Lets talk about this paragraph for a second. First off, "the worst is yet to come" is referring to the continued process of domestication through materialization. You purchase/acquire 12 place settings of china, 4 knife blocks, salad mixing bowls, gravy boats, and Silverware that you can't use unless its Christmas in the course of getting married. This is all foreign to a bachelor who has survived with a small set of pots and pans, a pizza pan, a couple of spatulas and a hand-me-down set of silverware that was missing half of everything. So lets not try to tie that statement in with the relationship OK? OK! For the record, we were shopping for pillows FOR ME! As for the GENERAL COMMENTARY on the "bottomless vortex", I have seen it too many times to deny its existence and I refuse to discount the strength and power of such an anomaly. I have at least three friends/coworkers that have entered into a marriage only to exist as a shell of their former self. Their interests, hobbies, lifestyles and friends all wiped out in the endeavors. To me this is sad and I don't place blame entirely on the man or the women. I believe it takes two to tango. Marriage does require a lot of change, but to lay waste to the person they were formally is not necessary to facilitate a healthy marriage. So this is where the "I don't want a marriage that opens up my head like a bear trap and sucks out my soul. I still think there is a better alternative . . . " quote comes in. Am I implying that I think getting married to Ally would consist of this sort of soul removal procedure? NO. There is nothing in all the time that we have been dating that would indicate or allude to this sort of marriage for either side. Therein lies the "better alternative." Wow, look at all this coming together so nicely. We have built our relationship on trust, communication and love, and nothing anyone says will change that. The best IS yet to come for Ally and I. I do look forward to that time and that time will be upon us a lot sooner than later.

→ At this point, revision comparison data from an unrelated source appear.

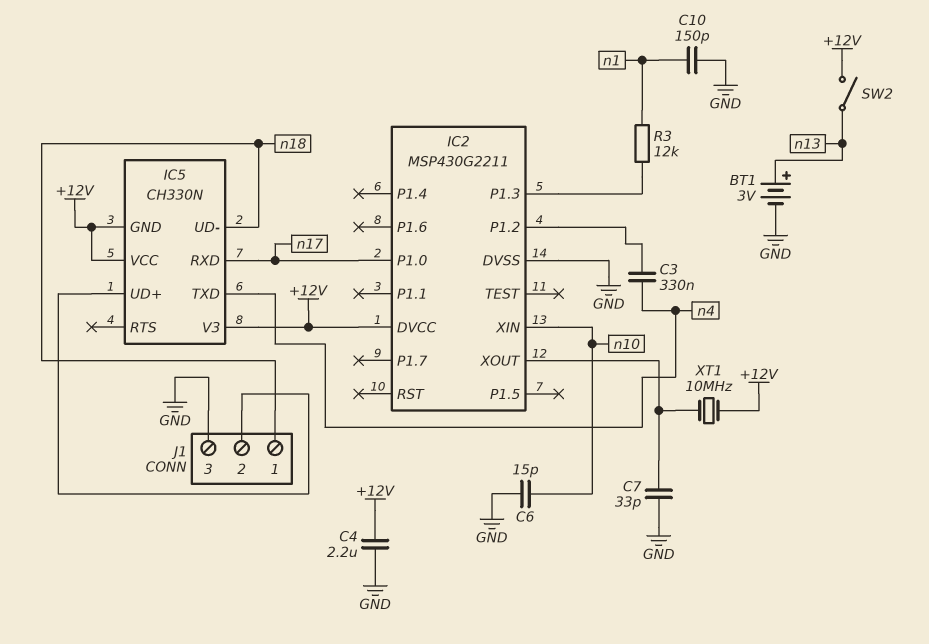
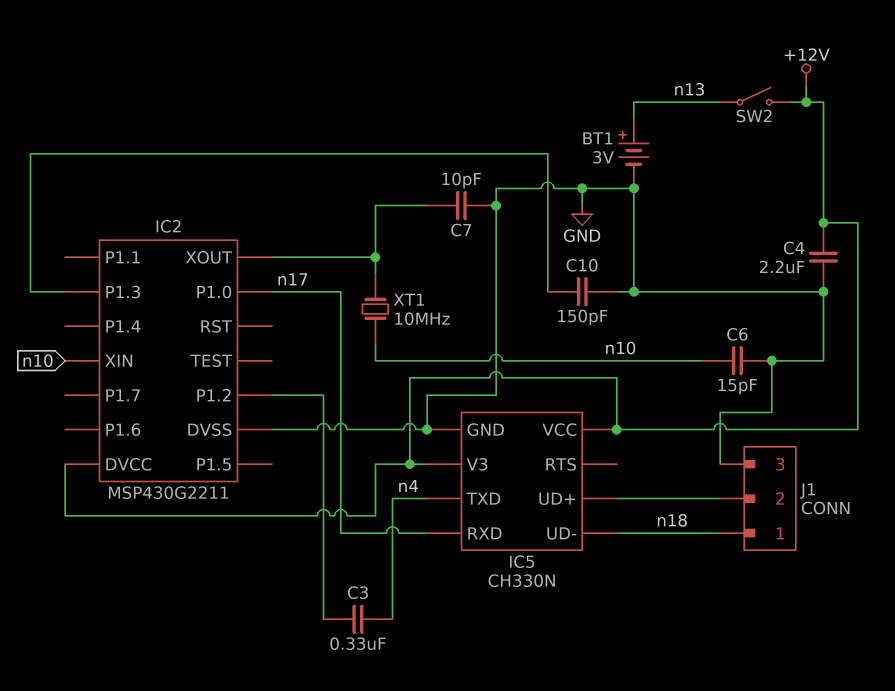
C7: 33pF (GND, IC2/XOUT) -> 10pF (GND, IC2/XOUT)
C10: 150pF (GND, n1) -> 150pF (GND, IC2/P1.3)
IC5 pin GND: +12V -> GND
R3: 12k (IC2/P1.3, n1) -> none
XT1: 10MHz (+12V, IC2/XOUT) -> 10MHz (IC2/XOUT, n10)

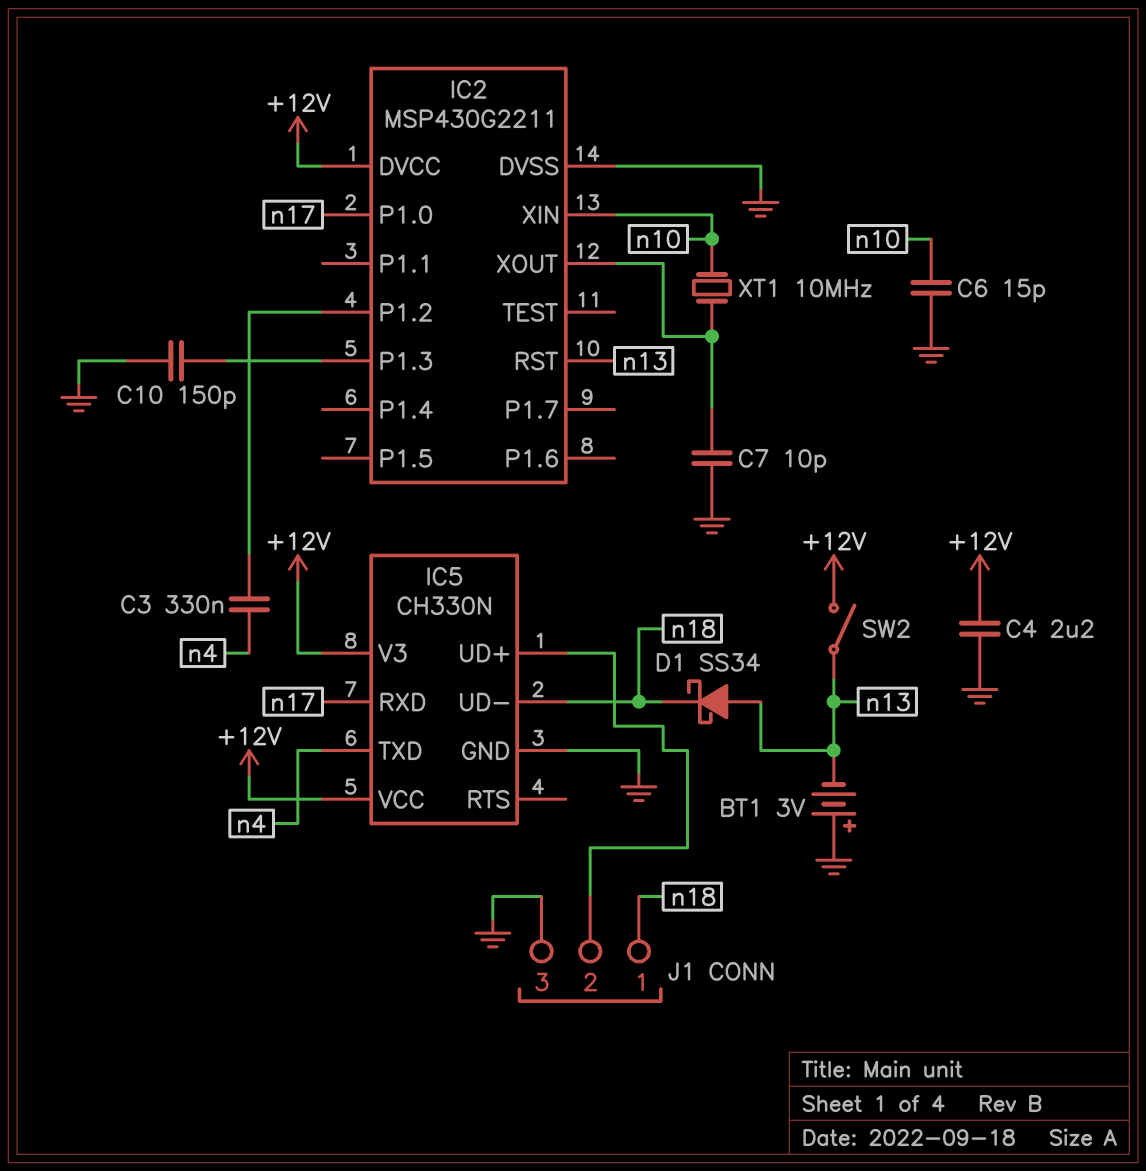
BT1: 3V (plus n13, minus GND) -> 3V (plus GND, minus n13)
D1: none -> schottky SS34 (A n13, K n18)
IC2 pin RST: none -> n13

My parting words for you "Anonymous" commenter are these:
Maybe you should have been a C-BS journalist because you are great at pulling things out of thin air and taking things out of context. You have entertained us all for long enough with you silly comments and overstayed your welcome so go back to your bitter, miserable existence and quit raining on our parade. The only reason your comments will stay up will be to remind us all of the fool you made of yourself in the process of trying to smear me.

Peace...I'm outta here.

2 Comments:

  • Thu Sep 23, 07:38:00 AM CDT
    Blogger the reeser sat naked at the computer and typed…

    true.

     
  • Thu Sep 23, 09:10:00 AM CDT
    Blogger Fonty sat naked at the computer and typed…

    True that. You couldn't have hit the nail on the head any straighter. That is the exact thought process a majority of men go through when deciding to move from bachelorhood to marriage. I believe some women get caught up in this fantasy, i.e. the Bachelor, that love conquers all. A revelation occurs and the man realizes that he could not live without the woman, therefore he most throw the reigns of singledom away and grasp the ball and chain that is marriage.

    The real "reality" is that we do fall in love with, in most cases, an incredible woman that we could see ourselves growing old together with (that is only if her mom is hot, because you know what they say about the daughter becoming the mom). However, we enter into marriage, because we are programmed to "turn the corner" from apartments, two-door coupes and center-block coffee tables to wine drinking, children-making, golf playing suburbia.

    Facts are facts. . .we become home-owning, career-oriented, soccer/ballet chasing people. Those that deny that are either artistic freaks or ugly-people. Just kidding, although that should stir the pot. Bottomline, we all just grow up. When you grow up you find love and happiness. Most people work to fulfill their happiness. Maybe I should go on Dr. Phil, don't you get the sense I'm talking about myself (sob, sob). . .he he. . .the great Fonty says!